In the early 1990s, a veterinarian formed a company to develop an animal food supplement with two partners, including the defendant. When the company discovered the defendant was creating a competitive supplement based on the same formula, it sued and won an $800,000 verdict. Six months later, the company merged with a California firm and the defendant invoked his statutory right to dissent and demanded purchase of his shares. Not surprisingly, the parties were unable to agree on the fair value of his 33% interest and found themselves back in court.
The parties’ experts proposed widely divergent fair value appraisals. The company’s expert was an experienced business appraiser who valued the enterprise at approximately $3.7 million. The defendant’s expert, an investment banker with experience in the natural foods industry, valued the company at more than twice that amount—or $7.6 million.

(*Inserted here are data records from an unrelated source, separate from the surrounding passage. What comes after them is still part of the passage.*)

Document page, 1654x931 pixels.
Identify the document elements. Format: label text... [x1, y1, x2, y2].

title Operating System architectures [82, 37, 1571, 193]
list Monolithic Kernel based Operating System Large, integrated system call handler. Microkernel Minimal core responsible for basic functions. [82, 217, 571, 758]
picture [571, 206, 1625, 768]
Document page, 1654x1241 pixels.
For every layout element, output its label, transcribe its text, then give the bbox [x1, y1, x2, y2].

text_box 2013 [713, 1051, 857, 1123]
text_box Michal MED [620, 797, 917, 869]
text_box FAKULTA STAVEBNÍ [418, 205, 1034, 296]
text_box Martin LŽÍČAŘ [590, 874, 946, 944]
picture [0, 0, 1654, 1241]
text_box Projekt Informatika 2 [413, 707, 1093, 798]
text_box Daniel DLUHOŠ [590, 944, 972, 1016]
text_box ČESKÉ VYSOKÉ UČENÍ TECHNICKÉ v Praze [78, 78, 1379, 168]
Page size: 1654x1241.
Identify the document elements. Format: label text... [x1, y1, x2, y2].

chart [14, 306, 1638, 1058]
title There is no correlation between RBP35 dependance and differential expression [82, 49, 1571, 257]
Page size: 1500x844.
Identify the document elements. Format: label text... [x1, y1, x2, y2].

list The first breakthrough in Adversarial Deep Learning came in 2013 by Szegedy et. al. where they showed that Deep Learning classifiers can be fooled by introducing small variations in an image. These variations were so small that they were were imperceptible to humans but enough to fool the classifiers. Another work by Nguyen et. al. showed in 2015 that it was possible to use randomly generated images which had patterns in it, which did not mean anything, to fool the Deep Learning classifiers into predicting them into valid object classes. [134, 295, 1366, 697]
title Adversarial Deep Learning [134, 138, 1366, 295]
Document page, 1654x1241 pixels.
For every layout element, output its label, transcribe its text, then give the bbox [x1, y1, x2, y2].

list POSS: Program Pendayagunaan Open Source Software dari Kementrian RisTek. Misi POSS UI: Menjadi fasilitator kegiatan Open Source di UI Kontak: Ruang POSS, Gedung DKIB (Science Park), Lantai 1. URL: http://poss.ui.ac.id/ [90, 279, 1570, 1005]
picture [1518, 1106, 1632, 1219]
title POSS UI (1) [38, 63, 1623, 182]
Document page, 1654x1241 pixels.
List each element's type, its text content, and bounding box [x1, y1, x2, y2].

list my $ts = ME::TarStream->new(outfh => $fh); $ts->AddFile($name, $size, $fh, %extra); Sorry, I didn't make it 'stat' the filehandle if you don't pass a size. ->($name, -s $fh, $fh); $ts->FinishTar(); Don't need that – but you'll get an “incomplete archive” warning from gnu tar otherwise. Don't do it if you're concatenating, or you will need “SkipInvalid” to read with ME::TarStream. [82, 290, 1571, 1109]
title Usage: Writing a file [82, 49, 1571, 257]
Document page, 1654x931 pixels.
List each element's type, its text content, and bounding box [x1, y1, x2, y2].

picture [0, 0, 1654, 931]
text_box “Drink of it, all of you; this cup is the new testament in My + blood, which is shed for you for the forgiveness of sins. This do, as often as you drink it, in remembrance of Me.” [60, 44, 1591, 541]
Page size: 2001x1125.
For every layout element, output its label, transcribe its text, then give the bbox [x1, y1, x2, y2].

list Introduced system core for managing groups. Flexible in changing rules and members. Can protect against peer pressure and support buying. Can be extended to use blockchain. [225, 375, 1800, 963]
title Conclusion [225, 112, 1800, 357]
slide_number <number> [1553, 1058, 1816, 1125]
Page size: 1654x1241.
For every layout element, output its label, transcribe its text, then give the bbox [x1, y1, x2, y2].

The federal district court ultimately adopted the lower value by the company’s expert, finding it more reliable for several reasons, including her
“significant appraisal experience; her application of the fair value standard as reflected in Colorado law; her reliance on [the company’s] financial records; and the thoroughness with which she explained and duplicated her methodology.”
By contrast, the court noted several “gaps” in the methodology used by the defendant’s expert, questioned his choice of comparable companies and products, and discredited his anticipated growth rate calculation.
The court accepted the defendant’s assertion that the company’s $800,000 judgment against him was too contingent on collectability to be included as an asset. However, the court declined to subordinate the company’s debt to the defendant’s share, and ultimately reached a going concern value of roughly $2.3 million—or just $800,000 for the defendant’s 33% interest (ironically, just about the same amount as the defendant owed the company in the prior lawsuit).
After an unsuccessful request for reconsideration, the parties appealed to the U.S. Court of Appeals for the Tenth Circuit. On “careful” review of the record and the applicable state law, the 10th Circuit summarily dismissed all claims. The district court correctly determined the valuation date and the more credible valuation. It also correctly decided that the $800,000 judgment in favor of the company was too contingent to include in the fair value appraisal, but that all corporate debt should be included before an award of the defendant’s proportionate share.